BEGIN DATA SHOWN
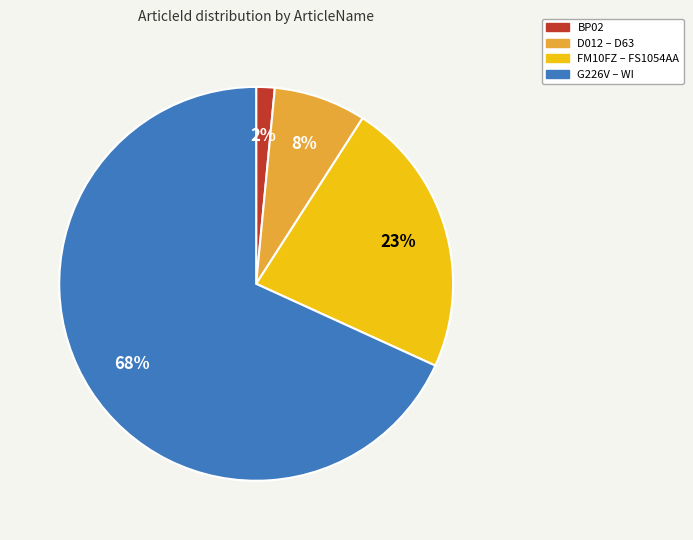

To the nearest percent, what is the average slice percentage?

25%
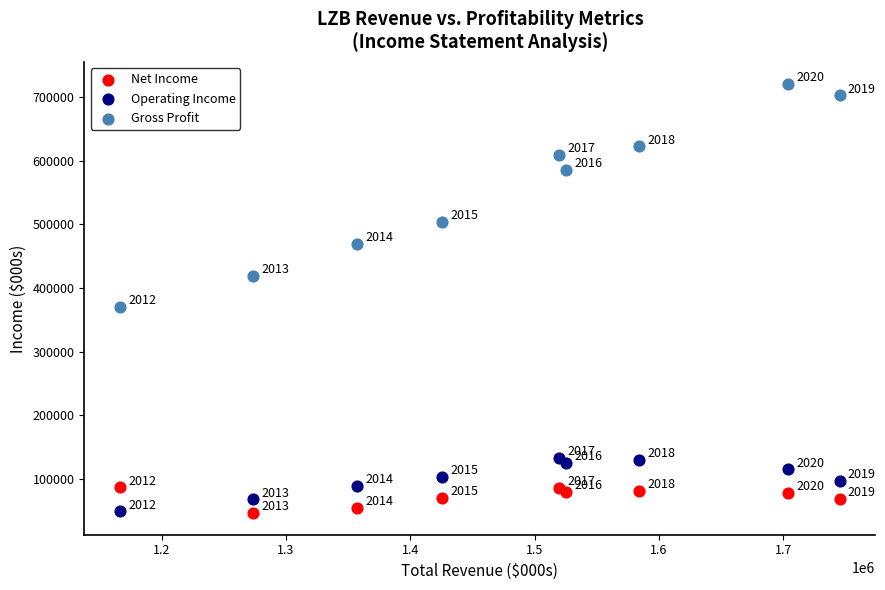

What are all the series names shown in the legend?

Net Income, Operating Income, Gross Profit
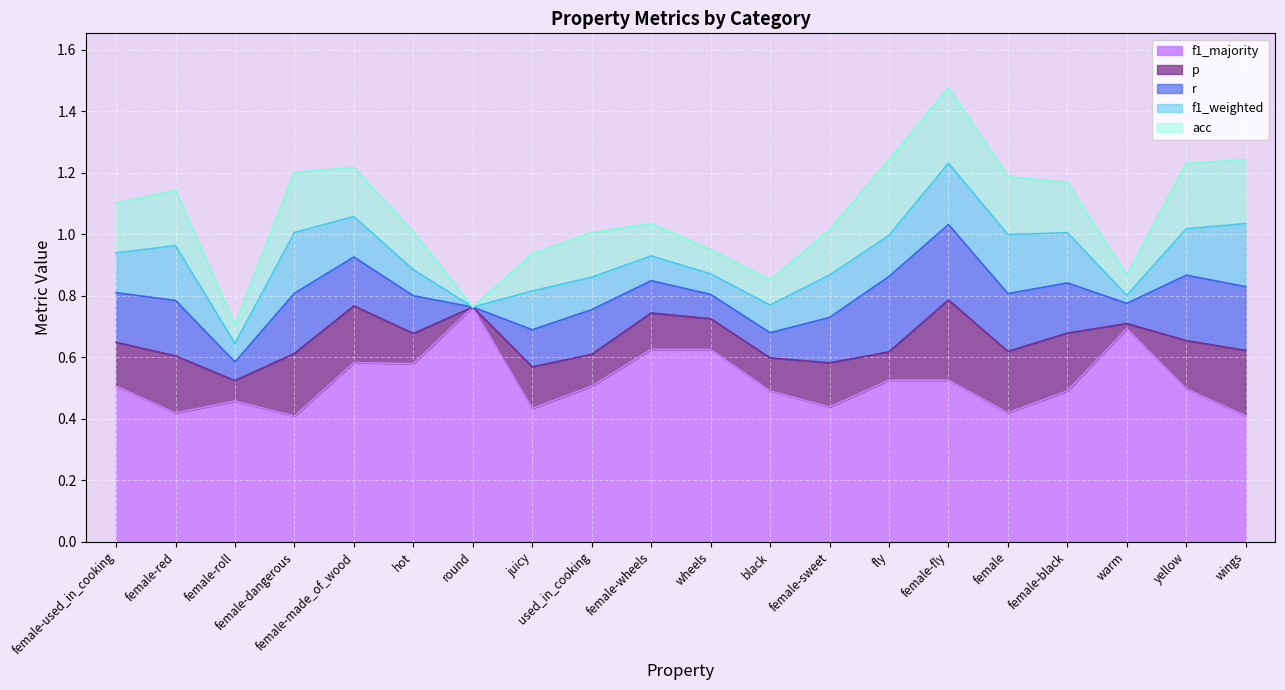

What is the label of the 3rd point from the right?

warm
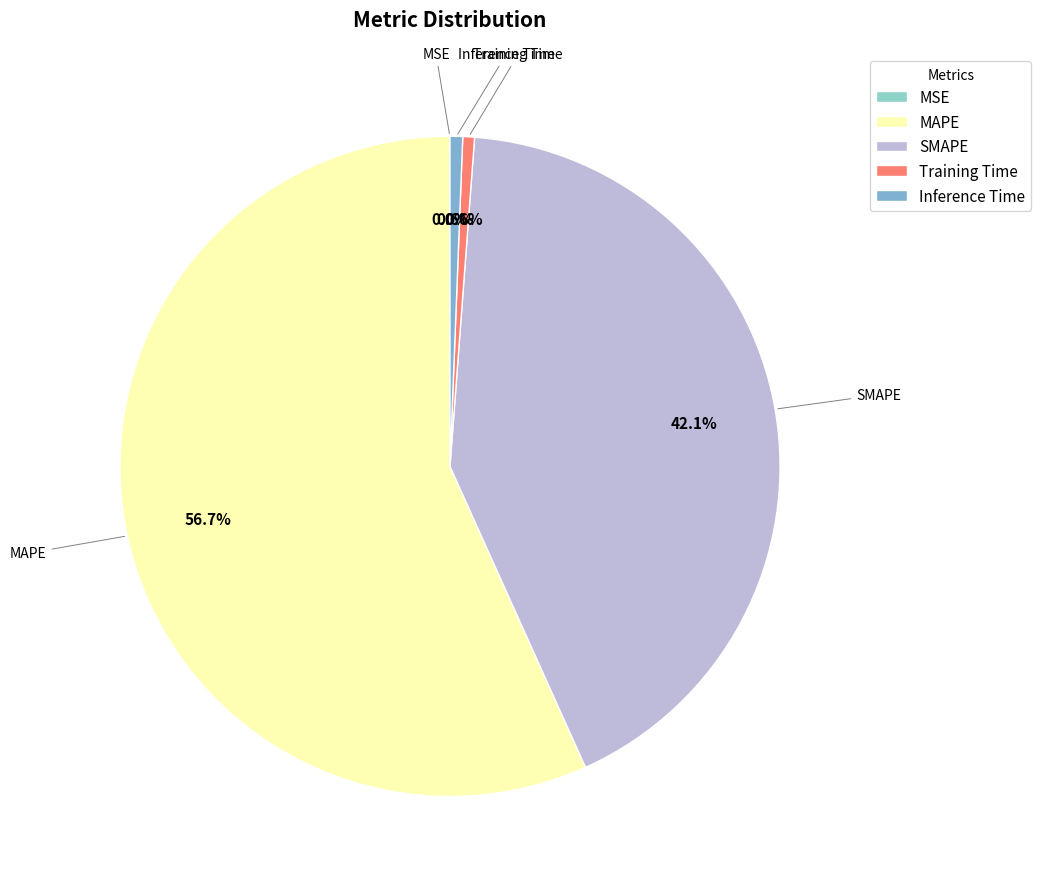

Does any single category account for the majority?

Yes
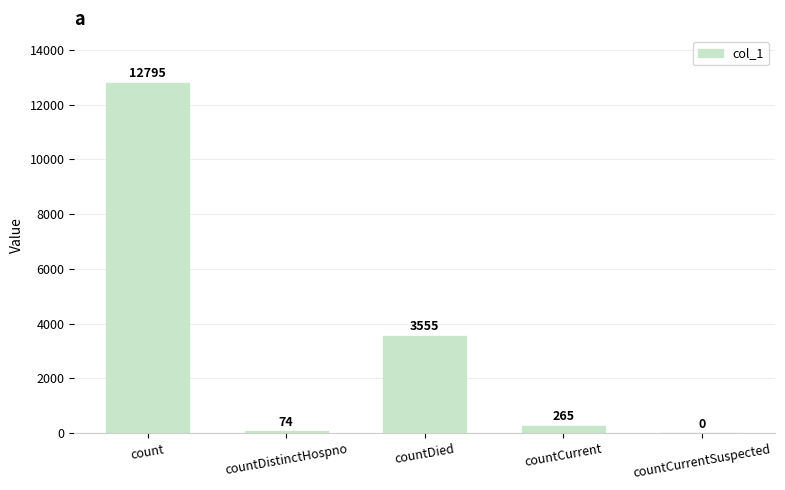

The value at countCurrentSuspected is 8097. True or false?

False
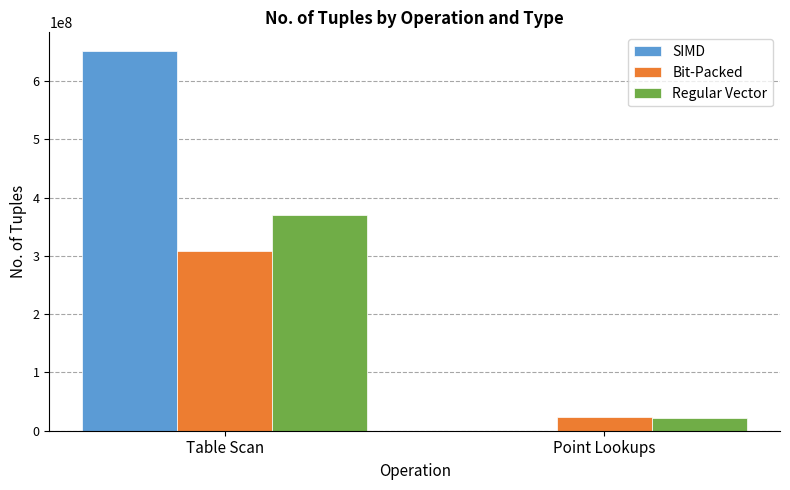

What is the sum of the Regular Vector values at Table Scan and Point Lookups?

391603643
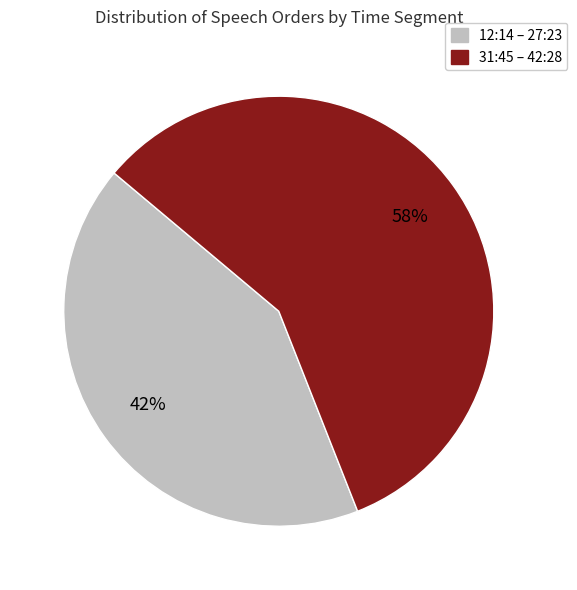

To the nearest percent, what is the average slice percentage?

50%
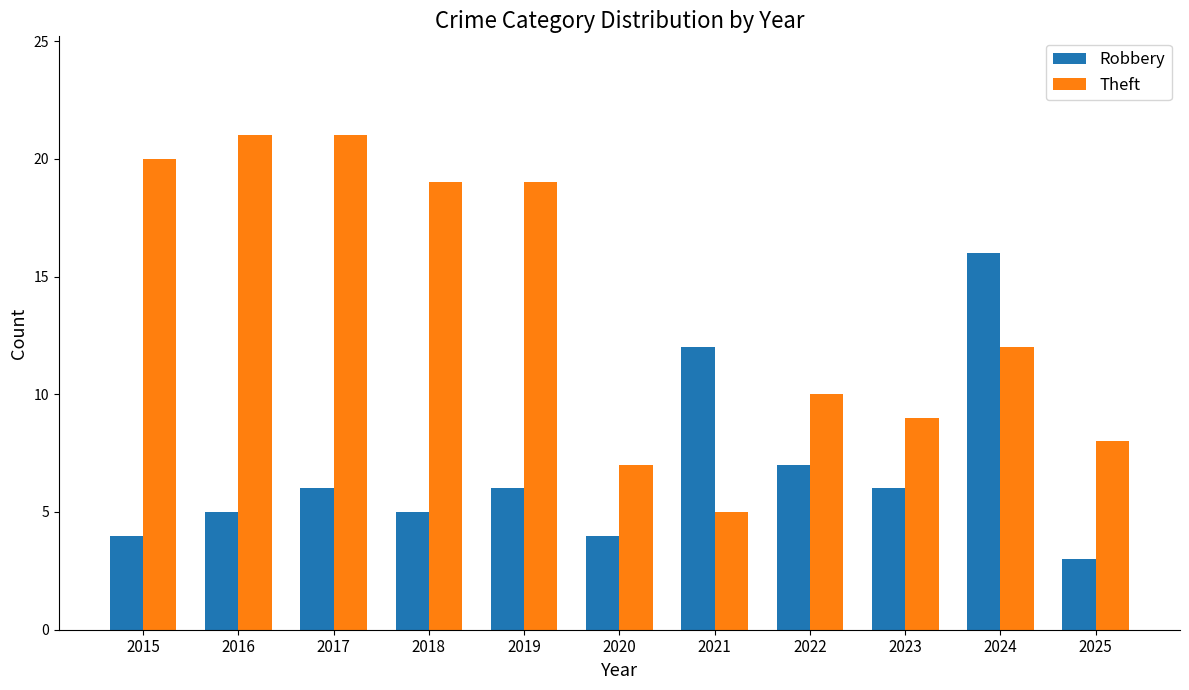

Rank the series by their maximum value, from highest to lowest.

Theft, Robbery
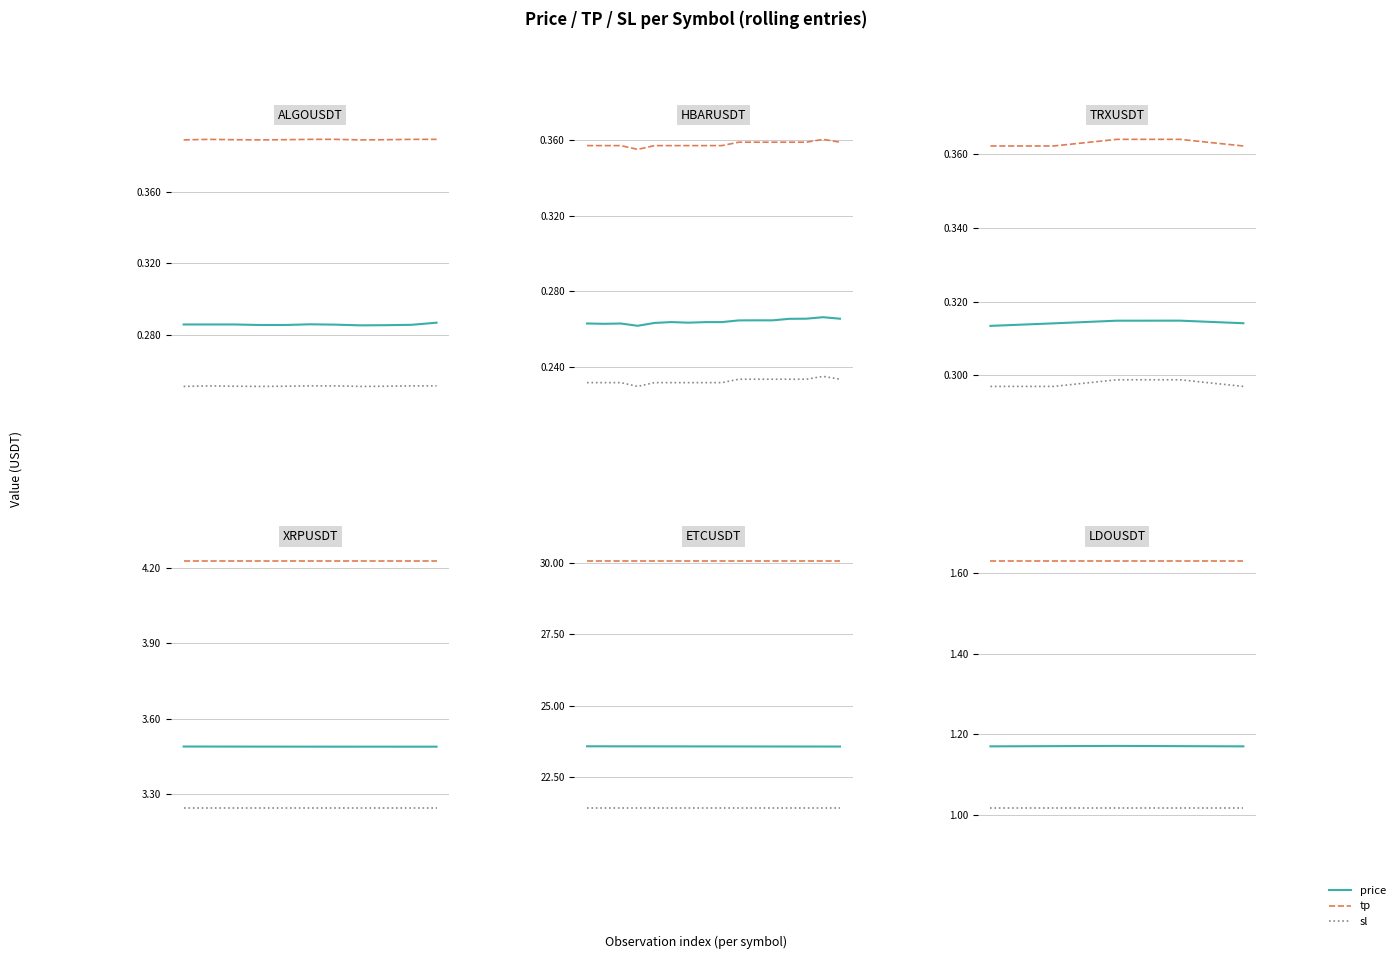

Which series has the largest total across all categories?

tp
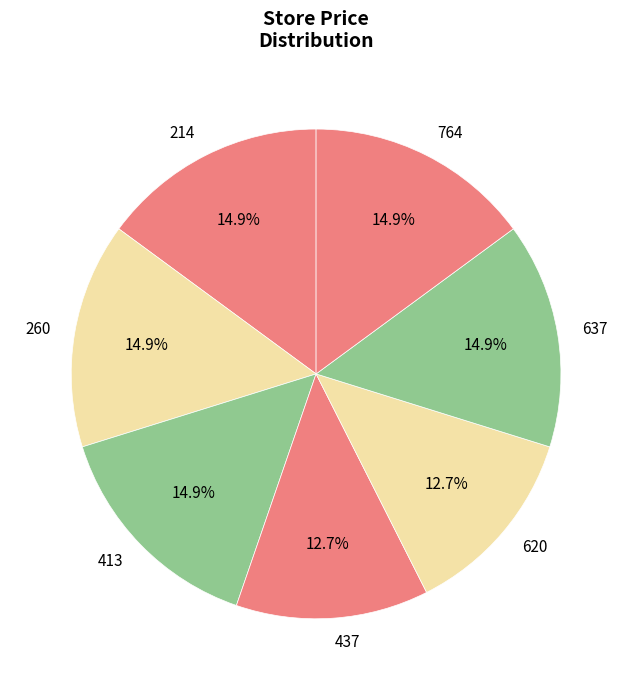

Is 620 the majority of the pie?

No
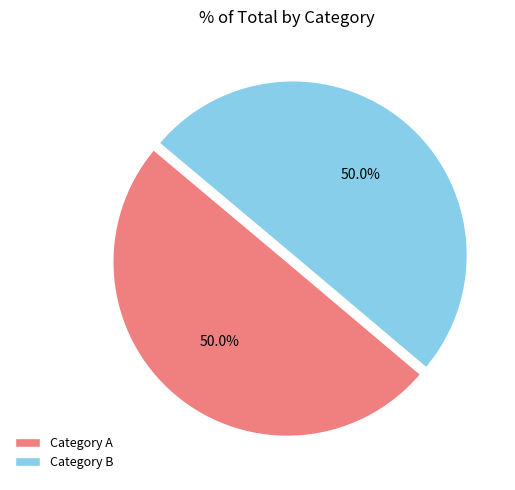

Is the sum of Category B and Category A greater than half?

Yes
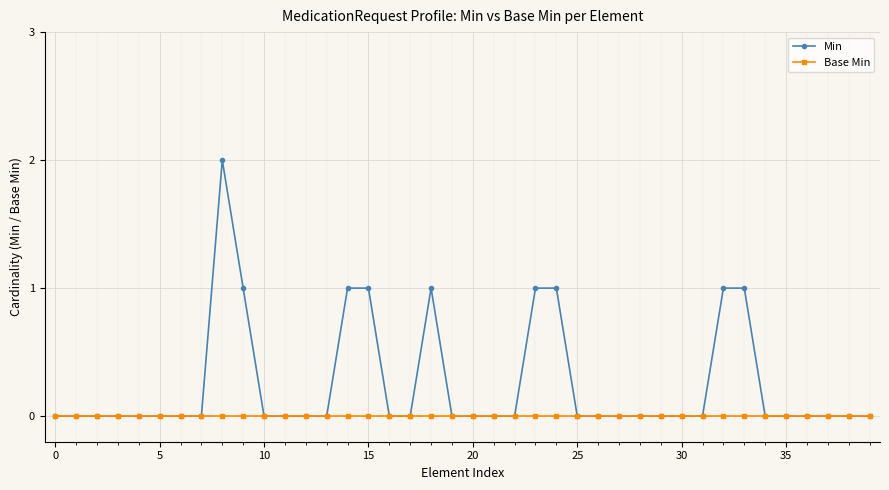

List the series in order of their peak value, lowest first.

Base Min, Min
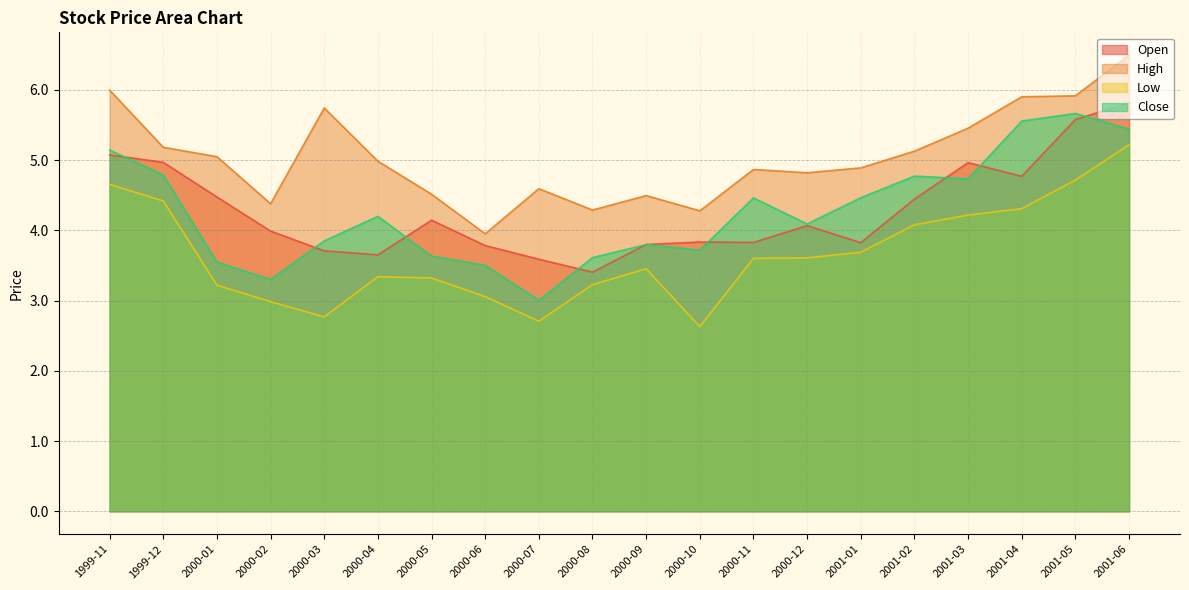

How many values in the Close series are below 4?

9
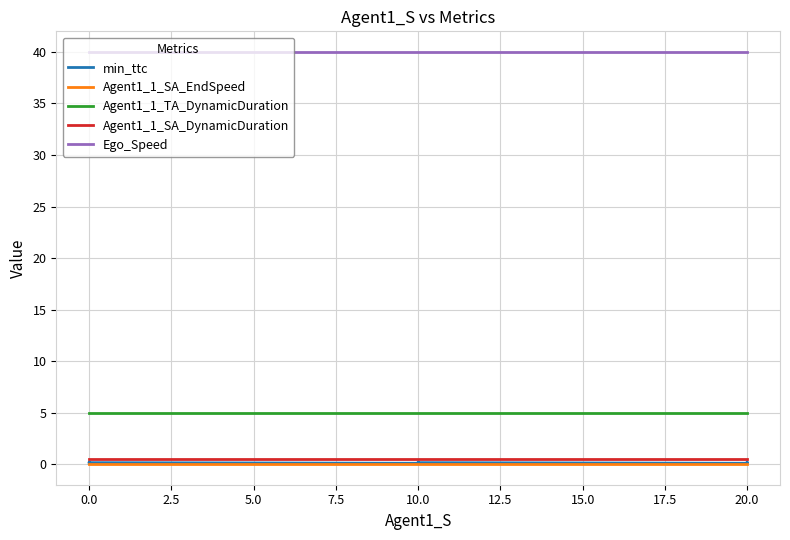

Rank the series by their maximum value, from highest to lowest.

Ego_Speed, Agent1_1_TA_DynamicDuration, Agent1_1_SA_DynamicDuration, min_ttc, Agent1_1_SA_EndSpeed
END DATA SHOWN
§ **ASSIGNED TASK**:
Copy out all of the lines above word for word, but leave out the pictures.

§ **EXERCISE OUTPUT**:
To the nearest percent, what is the average slice percentage?

25%

What are all the series names shown in the legend?

Net Income, Operating Income, Gross Profit

What is the label of the 3rd point from the right?

warm

Does any single category account for the majority?

Yes

The value at countCurrentSuspected is 8097. True or false?

False

What is the sum of the Regular Vector values at Table Scan and Point Lookups?

391603643

To the nearest percent, what is the average slice percentage?

50%

Rank the series by their maximum value, from highest to lowest.

Theft, Robbery

Which series has the largest total across all categories?

tp

Is 620 the majority of the pie?

No

Is the sum of Category B and Category A greater than half?

Yes

List the series in order of their peak value, lowest first.

Base Min, Min

How many values in the Close series are below 4?

9

Rank the series by their maximum value, from highest to lowest.

Ego_Speed, Agent1_1_TA_DynamicDuration, Agent1_1_SA_DynamicDuration, min_ttc, Agent1_1_SA_EndSpeed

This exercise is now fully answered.